Quelle est votre situation ?
Je suis en culture fruitière. J’ai 15 hectares en pommiers et 13 hectares en poiriers. Auparavant, pour pouvoir se développer, nous avions plusieurs cultures, plus rémunératrices. Mais on savait qu’une année sur cinq, on risquait le gel. Nous les avons donc supprimées pour ne faire que des pommes et des poires. Avec ces espèces-là, sur notre secteur, on ne tentait pas le diable, car nous n’étions jamais gelés. Nous savions que ça nous permettrait d’assurer la rentabilité tous les ans même si c’était moins rémunérateur. On s’est spécialisé là-dedans, tout se passait assez bien. Et puis cet aléa climatique est arrivé. Mon père et mon grand-père n’ont jamais connu un gel de cette ampleur. Chez nous, ça n’est jamais arrivé. Ils ont bien eu quelques petites gelées, mais ils ont toujours pu récolter leurs vergers.
Comment s’est déroulé cet épisode de gel ? Quel a été son impact sur votre exploitation ?

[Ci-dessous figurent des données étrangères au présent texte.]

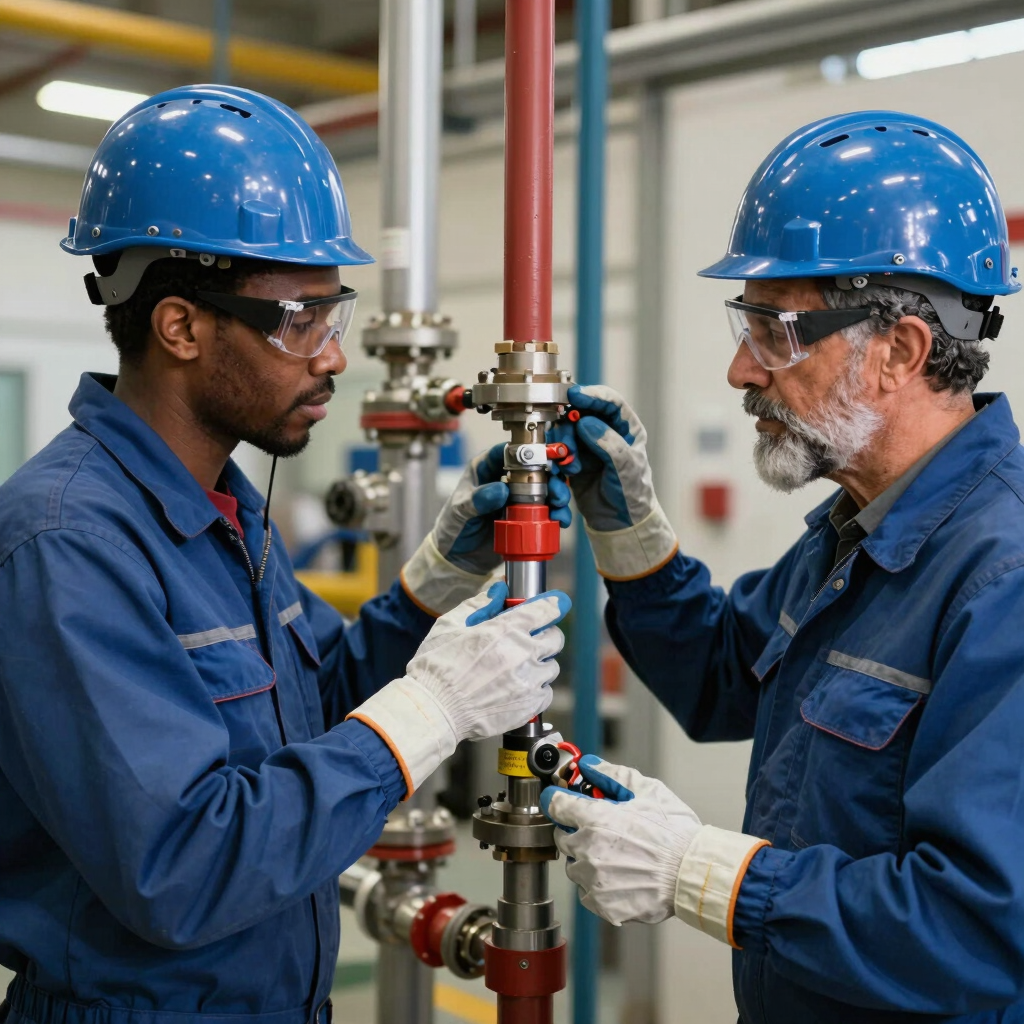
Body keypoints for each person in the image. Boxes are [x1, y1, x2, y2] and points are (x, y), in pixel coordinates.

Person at [0, 85, 572, 1024]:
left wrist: (435, 578)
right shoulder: (69, 544)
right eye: (299, 318)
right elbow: (183, 866)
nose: (333, 357)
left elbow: (315, 698)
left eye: (332, 315)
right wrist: (435, 709)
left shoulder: (225, 507)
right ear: (181, 326)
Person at [541, 110, 1024, 1022]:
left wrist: (701, 873)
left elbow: (980, 931)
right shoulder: (855, 534)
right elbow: (723, 676)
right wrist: (630, 530)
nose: (739, 370)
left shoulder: (1002, 578)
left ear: (900, 352)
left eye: (775, 332)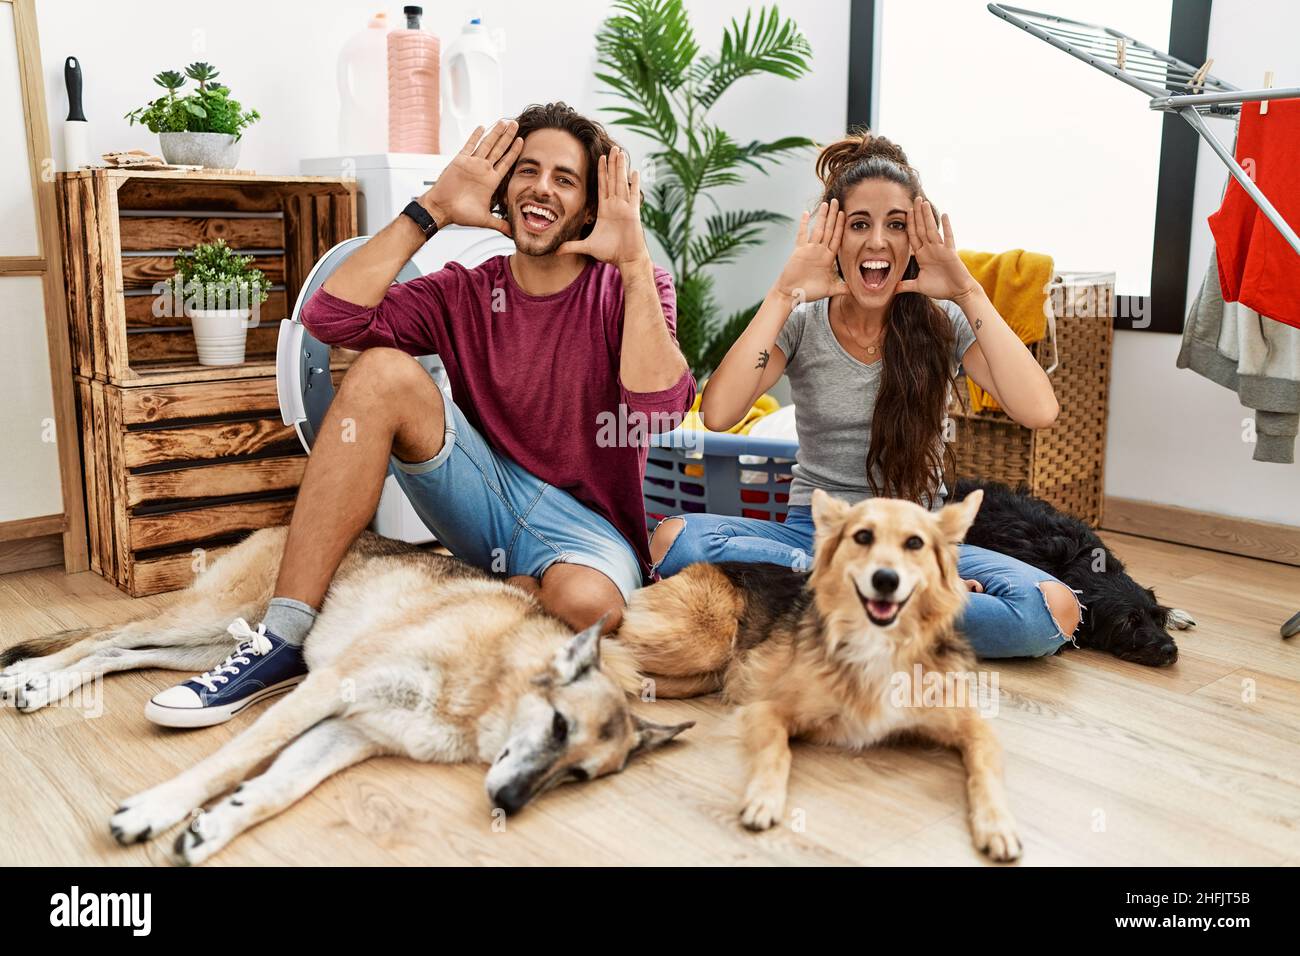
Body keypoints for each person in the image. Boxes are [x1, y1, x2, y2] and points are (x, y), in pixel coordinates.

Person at [145, 104, 694, 727]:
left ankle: (480, 593)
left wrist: (631, 261)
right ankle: (282, 640)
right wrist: (430, 208)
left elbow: (661, 411)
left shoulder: (627, 287)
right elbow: (329, 321)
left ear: (590, 208)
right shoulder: (463, 289)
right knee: (382, 371)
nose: (541, 187)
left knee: (588, 605)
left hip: (588, 532)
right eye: (527, 171)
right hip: (485, 494)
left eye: (564, 179)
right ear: (503, 187)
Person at [648, 131, 1081, 658]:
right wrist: (783, 294)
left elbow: (1038, 408)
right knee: (676, 539)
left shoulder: (942, 320)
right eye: (859, 224)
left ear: (915, 241)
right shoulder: (802, 322)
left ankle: (847, 612)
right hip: (818, 539)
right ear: (835, 238)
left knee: (1051, 609)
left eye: (896, 225)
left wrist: (967, 290)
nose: (877, 241)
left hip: (917, 541)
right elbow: (717, 413)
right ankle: (906, 613)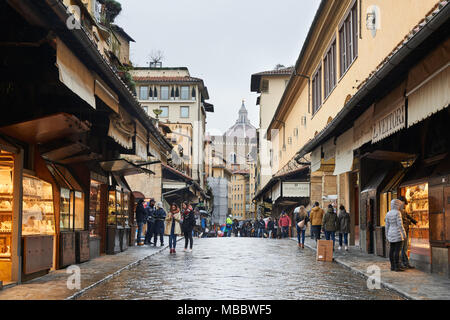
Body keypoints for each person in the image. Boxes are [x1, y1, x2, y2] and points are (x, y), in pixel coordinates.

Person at [385, 199, 407, 272]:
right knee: (398, 251)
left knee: (391, 250)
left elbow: (387, 226)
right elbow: (400, 225)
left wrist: (387, 235)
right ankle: (397, 266)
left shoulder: (388, 213)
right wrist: (404, 234)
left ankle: (392, 266)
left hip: (391, 233)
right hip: (397, 233)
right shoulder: (397, 213)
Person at [398, 196, 417, 269]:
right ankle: (401, 263)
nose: (404, 205)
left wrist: (415, 222)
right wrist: (409, 222)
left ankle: (406, 263)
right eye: (403, 204)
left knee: (405, 248)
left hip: (405, 231)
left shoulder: (403, 211)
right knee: (401, 248)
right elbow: (403, 221)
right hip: (401, 232)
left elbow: (409, 217)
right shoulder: (398, 212)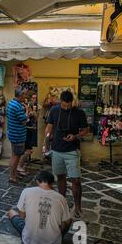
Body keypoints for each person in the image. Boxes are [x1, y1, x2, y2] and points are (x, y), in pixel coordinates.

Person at [44, 90, 88, 218]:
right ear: (60, 101)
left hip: (72, 150)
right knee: (60, 178)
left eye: (69, 105)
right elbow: (49, 127)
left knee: (76, 180)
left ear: (72, 101)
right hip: (57, 149)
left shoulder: (79, 113)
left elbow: (86, 130)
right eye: (64, 105)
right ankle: (62, 204)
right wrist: (45, 142)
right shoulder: (54, 110)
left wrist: (75, 136)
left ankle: (78, 207)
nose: (66, 107)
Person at [8, 171, 73, 244]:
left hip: (29, 241)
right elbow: (62, 226)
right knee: (69, 219)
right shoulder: (61, 198)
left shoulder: (26, 191)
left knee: (11, 212)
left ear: (37, 181)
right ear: (52, 183)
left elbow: (22, 216)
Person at [6, 87, 28, 184]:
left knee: (14, 155)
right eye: (24, 94)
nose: (25, 96)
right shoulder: (18, 106)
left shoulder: (11, 103)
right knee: (16, 156)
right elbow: (24, 121)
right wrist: (27, 110)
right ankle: (12, 176)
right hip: (18, 135)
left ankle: (14, 174)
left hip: (13, 133)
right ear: (20, 95)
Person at [18, 93, 40, 175]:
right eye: (33, 98)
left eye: (35, 98)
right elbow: (24, 119)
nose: (34, 100)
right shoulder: (24, 106)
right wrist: (28, 111)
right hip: (26, 130)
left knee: (28, 149)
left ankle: (21, 166)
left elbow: (36, 119)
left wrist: (36, 113)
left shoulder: (34, 107)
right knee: (28, 150)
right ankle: (19, 166)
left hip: (31, 129)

Je crois que j’ai touché le gros lot… Entre 90 et 100 % de mon exploitation a été gelée. Ça été assez bref, ça a duré huit heures. La température a baissé d’un coup en pleine nuit, jusqu’à atteindre les − 4°C. À minuit, on était presque dans le négatif et toutes les heures, on voyait le thermomètre descendre. Comme nous avons eu un hiver assez doux, la végétation a démarré un peu plus tôt en floraison. Le souci, c’est qu’à cette période, les fruits craignent, ils sont à un stade où il ne faut pas qu’il fasse aussi froid.
Ça faisait quelques jours qu’on nous avertissait qu’un épisode important allait arriver. Comme habituellement nous ne sommes pas en risque gel sur cette production, je ne suis pas équipé d’antigel. Je suis allé chez mon approvisionneur pour acheter des bougies de paraffine pour essayer de limiter la casse. J’ai tenté de protéger un hectare, mais ça n’a pas suffi. Heureusement, les arbres n’ont pas trop souffert. Ils ont un certain âge et sont déjà formés. Quand on les voit aujourd’hui, on ne croirait pas qu’ils ont gelé. Il y a du feuillage, c’est tout vert, l’arbre est très joli. Le problème, c’est qu’il n’y a plus de production. Cette année, on ne ramassera pas de fruit. Il va falloir attendre l’année prochaine pour récolter.
Quelles sont les conséquences ?
Les revenus vont être catastrophiques. Moi je n’ai que ça. J’engage quand même des frais pour permettre les récoltes suivantes. Ils seront moindres, mais je ne peux pas faire l’impasse sur tout ce qui est phytosanitaire. Avec la pluie, il faut traiter pour éviter d’avoir des maladies sur les arbres et leur permettre de se retrouver en bonne santé l’année prochaine.
Je regarde où je peux faire des économies pour pouvoir passer l’année. Tout investissement est supprimé, ça va être reporté. La grande chance c’est que je n’ai pas de permanent.
Comme on s’est spécialisé dans la pomme et la poire, la récolte se fait sur deux, trois mois. Du coup, on a des contrats saisonniers. Et là, malheureusement, on ne va pas pouvoir les reconduire. J’en avais deux qui devaient arriver au mois de mai, j’ai annulé. Pour le moment, on fait double de travail pour essayer de préserver la production de l’année prochaine. On a informé rapidement la MSA. Elle a dépêché une cellule de crise et a tout de suite communiqué sur son site. Les adhérents savent qu’ils peuvent la solliciter dès qu’il y a un problème, mais nous sommes quand même très indépendants dans l’agriculture. J’essaie de me débrouiller par mes propres moyens. Je peux demander un report d’échéances mais c’est comme tout, après, les reports, il va falloir les payer.